> _TASK DIRECTIONS_
Transcribe exactly the lines from the one containing "1xCBR-MP3 -> ok (bolj glasen audio)" through the end of the entries, including both the first and the last, and nothing else.

> _DATA FOR PROCESSING_
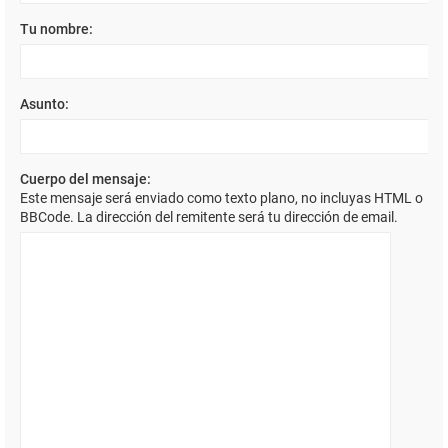
Tu nombre:
Asunto:
Cuerpo del mensaje:
Este mensaje será enviado como texto plano, no incluyas HTML o
BBCode. La dirección del remitente será tu dirección de email.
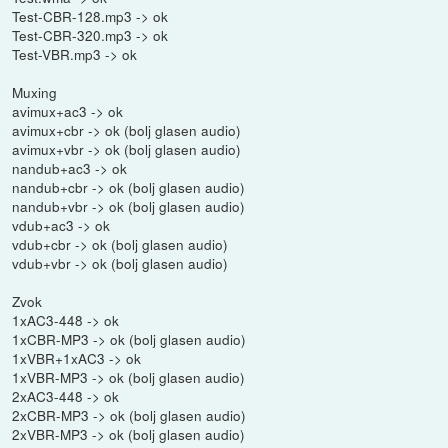
Test-CBR-128.mp3 -> ok
Test-CBR-320.mp3 -> ok
Test-VBR.mp3 -> ok
Muxing
avimux+ac3 -> ok
avimux+cbr -> ok (bolj glasen audio)
avimux+vbr -> ok (bolj glasen audio)
nandub+ac3 -> ok
nandub+cbr -> ok (bolj glasen audio)
nandub+vbr -> ok (bolj glasen audio)
vdub+ac3 -> ok
vdub+cbr -> ok (bolj glasen audio)
vdub+vbr -> ok (bolj glasen audio)
Zvok
1xAC3-448 -> ok
1xCBR-MP3 -> ok (bolj glasen audio)
1xVBR+1xAC3 -> ok
1xVBR-MP3 -> ok (bolj glasen audio)
2xAC3-448 -> ok
2xCBR-MP3 -> ok (bolj glasen audio)
2xVBR-MP3 -> ok (bolj glasen audio)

> _ANSWER TO THIS PROBLEM_
1xCBR-MP3 -> ok (bolj glasen audio)
1xVBR+1xAC3 -> ok
1xVBR-MP3 -> ok (bolj glasen audio)
2xAC3-448 -> ok
2xCBR-MP3 -> ok (bolj glasen audio)
2xVBR-MP3 -> ok (bolj glasen audio)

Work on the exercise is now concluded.